--- PASSAGE TO READ Enclosed Below ---

Lewes is the county town of East Sussex, England, a civil parish and is the centre of the Lewes local government district. The settlement has a history as a bridging point and as a market town, and today as a communications hub and tourist-orientated town. At the 2001 census it had a population of 15,988.
Archaeological evidence points to prehistoric dwellers and it is thought that the Roman settlement of Mutuantonis was here, quantities of artifacts having been discovered in the area. The Saxons built a castle here, having first constructed its motte as a defensive point over the river; they gave the town its name.
After the Norman invasion, Lewes was given by William the Conqueror to William de Warenne, 1st Earl of Surrey. He built Lewes Castle on the Saxon site; and he and his wife, Gundred also founded a Cluniac priory here in about 1081. Lewes was the site of a mint during the Late Anglo-Saxon period and thereafter a mint during the early years after the Norman invasion. In 1148 the town was granted a charter by King Stephen. The town became a port with docks along the Ouse.

--- End of Enclosed PASSAGE TO READ ---

### ACTIVITY LIST
• 1. According to the passage on Lewes, who granted the town a charter in 1148?
• 2. Reproduce the Lewes passage word for word, from "After the Norman invasion, Lewes" up to and including "along the Ouse.".

--- SUPPLIED RECORDS Enclosed Below ---

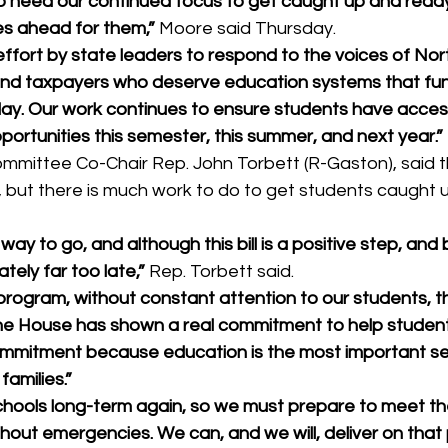
ho need our continued focus to get caught up and ready
es ahead for them,” 
Moore said Thursday. 
ffort by state leaders to respond to the voices of Nort
and taxpayers who deserve education systems that func
 day. Our work continues to ensure students have acces
portunities this semester, this summer, and next year.”
mittee Co-Chair Rep. John Torbett (R-Gaston), said t
e, but there is much work to do to get students caught 
 way to go, and although this bill is a positive step, and b
ately far too late,” 
Rep. Torbett said. 
ogram, without constant attention to our students, this
he House has shown a real commitment to help students
ommitment because education is the most important se
families.”
hools long-term again, so we must prepare to meet th
hout emergencies. We can, and we will, deliver on that pr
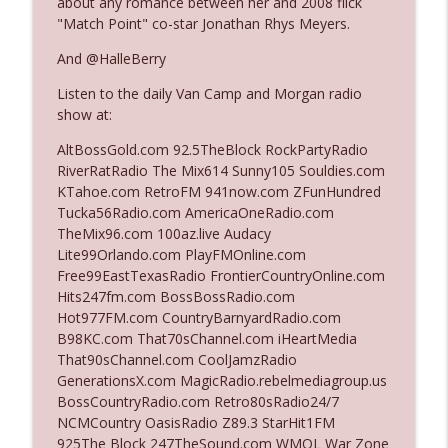
about any romance between her and 2008 flick
"Match Point" co-star Jonathan Rhys Meyers.
Ep. 3142: Outside Options Don't Define
And @HalleBerry
info_outline
Her Reality
Listen to the daily Van Camp and Morgan radio
The Who Cares News podcast
show at:
Ep. 3141: May Not Be So Fantastic
AltBossGold.com 92.5TheBlock RockPartyRadio
info_outline
The Who Cares News podcast
RiverRatRadio The Mix614 Sunny105 Souldies.com
KTahoe.com RetroFM 941now.com ZFunHundred
Tucka56Radio.com AmericaOneRadio.com
Ep. 3140: The Optics Weren't Exactly
TheMix96.com 100az.live Audacy
info_outline
Subtle
Lite99Orlando.com PlayFMOnline.com
The Who Cares News podcast
Free99EastTexasRadio FrontierCountryOnline.com
Hits247fm.com BossBossRadio.com
Ep. 3139: She Tracks Down Santa Claus
Hot977FM.com CountryBarnyardRadio.com
info_outline
The Who Cares News podcast
B98KC.com That70sChannel.com iHeartMedia
That90sChannel.com CoolJamzRadio
GenerationsX.com MagicRadio.rebelmediagroup.us
Ep. 3138: Courting Him Like Nobody's
BossCountryRadio.com Retro80sRadio24/7
info_outline
Business
NCMCountry OasisRadio Z89.3 StarHit1FM
The Who Cares News podcast
925The Block 247TheSound.com WMQL War Zone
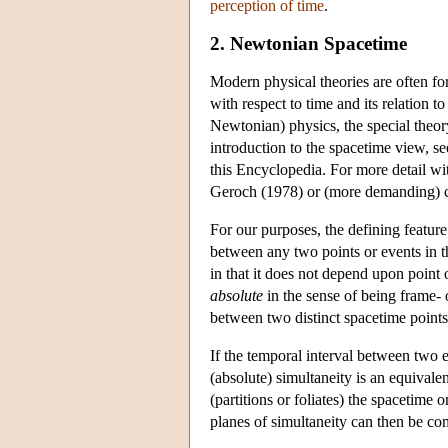
perception of time
.
2. Newtonian Spacetime
Modern physical theories are often for
with respect to time and its relation t
Newtonian) physics, the special theory 
introduction to the spacetime view, se
this Encyclopedia. For more detail wit
Geroch (1978) or (more demanding) c
For our purposes, the defining feature
between any two points or events in 
in that it does not depend upon point 
absolute
in the sense of being frame- o
between two distinct spacetime points f
If the temporal interval between two e
(absolute) simultaneity is an equivalenc
(partitions or foliates) the spacetime
planes of simultaneity can then be compl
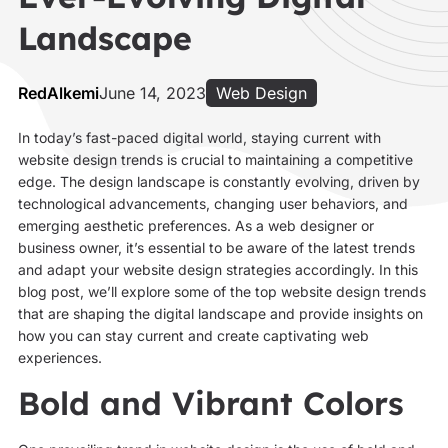
Landscape
RedAlkemi
June 14, 2023
Web Design
In today’s fast-paced digital world, staying current with
website design trends is crucial to maintaining a competitive
edge. The design landscape is constantly evolving, driven by
technological advancements, changing user behaviors, and
emerging aesthetic preferences. As a web designer or
business owner, it’s essential to be aware of the latest trends
and adapt your website design strategies accordingly. In this
blog post, we’ll explore some of the top website design trends
that are shaping the digital landscape and provide insights on
how you can stay current and create captivating web
experiences.
Bold and Vibrant Colors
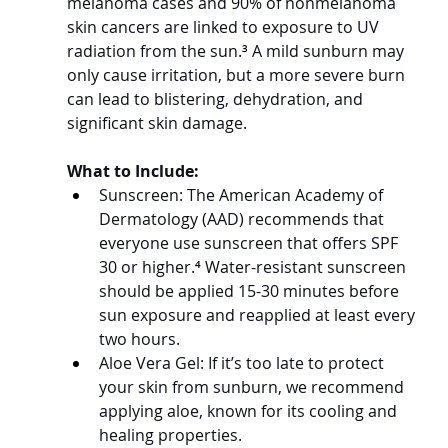
melanoma cases and 90% of nonmelanoma 
skin cancers are linked to exposure to UV 
radiation from the sun.
³
 A mild sunburn may 
only cause irritation, but a more severe burn 
can lead to blistering, dehydration, and 
significant skin damage.
What to Include:
Sunscreen: The American Academy of 
Dermatology (AAD) recommends that 
everyone use sunscreen that offers SPF 
30 or higher.
⁴
 Water-resistant sunscreen 
should be applied 15-30 minutes before 
sun exposure and reapplied at least every 
two hours.
Aloe Vera Gel: If it’s too late to protect 
your skin from sunburn, we recommend 
applying aloe, known for its cooling and 
healing properties.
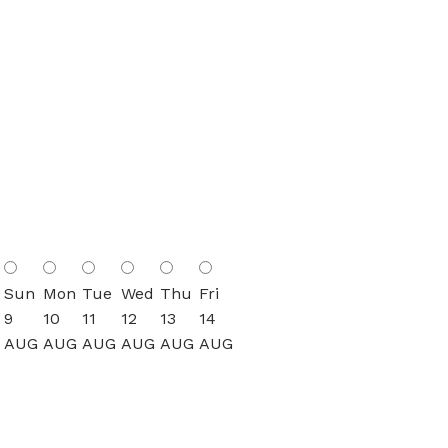
Sun
Mon
Tue
Wed
Thu
Fri
9
10
11
12
13
14
AUG
AUG
AUG
AUG
AUG
AUG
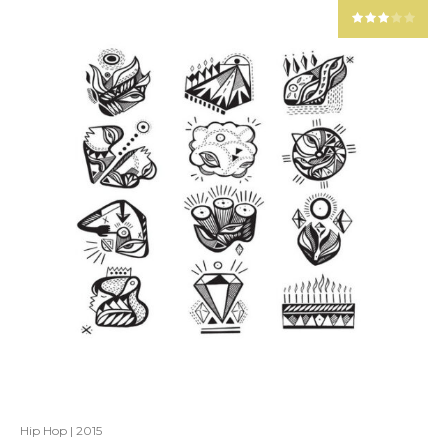
Hip Hop
|
2015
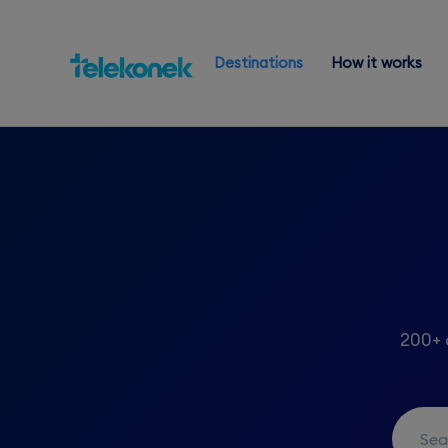
Destinations
How it works
200+ 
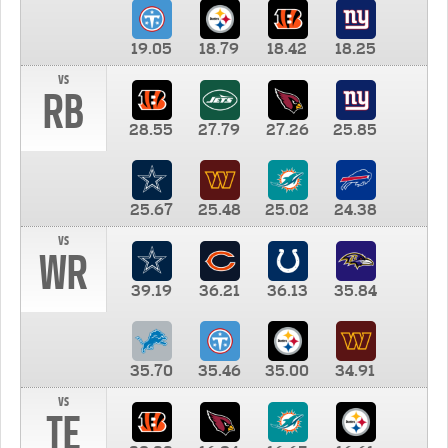
19.05
18.79
18.42
18.25
vs
RB
28.55
27.79
27.26
25.85
25.67
25.48
25.02
24.38
vs
WR
39.19
36.21
36.13
35.84
35.70
35.46
35.00
34.91
vs
TE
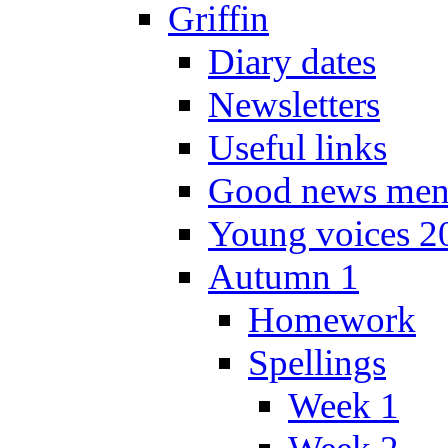
Griffin
Diary dates
Newsletters
Useful links
Good news men
Young voices 2
Autumn 1
Homework
Spellings
Week 1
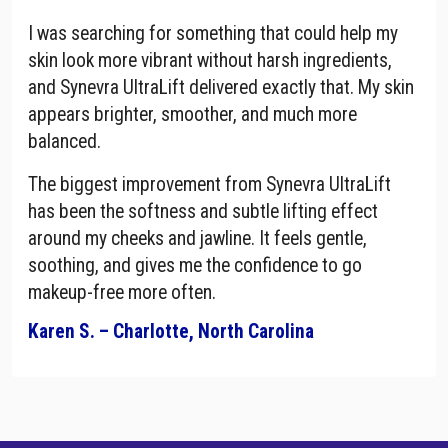
I was searching for something that could help my
skin look more vibrant without harsh ingredients,
and Synevra UltraLift delivered exactly that. My skin
appears brighter, smoother, and much more
balanced.
The biggest improvement from Synevra UltraLift
has been the softness and subtle lifting effect
around my cheeks and jawline. It feels gentle,
soothing, and gives me the confidence to go
makeup-free more often.
Karen S. – Charlotte, North Carolina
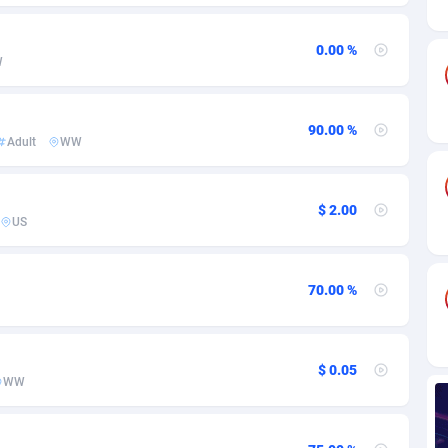
ia
82
VOD
89488
1203
s
44
Install
87982
1125
0.00 %
W
25
Sport
88036
1055
20
Leadgen
Congo, Democratic Republic of the
88084
1041
90.00 %
Adult
WW
lands
48
PPS
87518
1035
$ 2.00
ica
39
Credit
88298
1012
US
88
LifeStyle
90004
984
70.00 %
29
Smartlink
87659
947
o
93
Education
87442
843
$ 0.05
1
CPR
88602
793
WW
27
CPE
91945
791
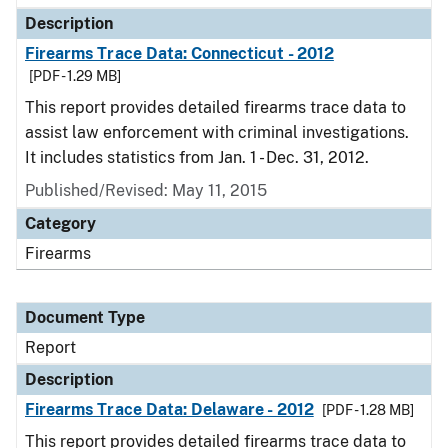
Description
Firearms Trace Data: Connecticut - 2012
[PDF - 1.29 MB]
This report provides detailed firearms trace data to
assist law enforcement with criminal investigations.
It includes statistics from Jan. 1 - Dec. 31, 2012.
Published/Revised: May 11, 2015
Category
Firearms
Document Type
Report
Description
Firearms Trace Data: Delaware - 2012
[PDF - 1.28 MB]
This report provides detailed firearms trace data to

--- End of Enclosed SUPPLIED RECORDS ---

### EXPECTED OUTPUTS
• 1. King Stephen

• 2.
After the Norman invasion, Lewes was given by William the Conqueror to William de Warenne, 1st Earl of Surrey. He built Lewes Castle on the Saxon site; and he and his wife, Gundred also founded a Cluniac priory here in about 1081. Lewes was the site of a mint during the Late Anglo-Saxon period and thereafter a mint during the early years after the Norman invasion. In 1148 the town was granted a charter by King Stephen. The town became a port with docks along the Ouse.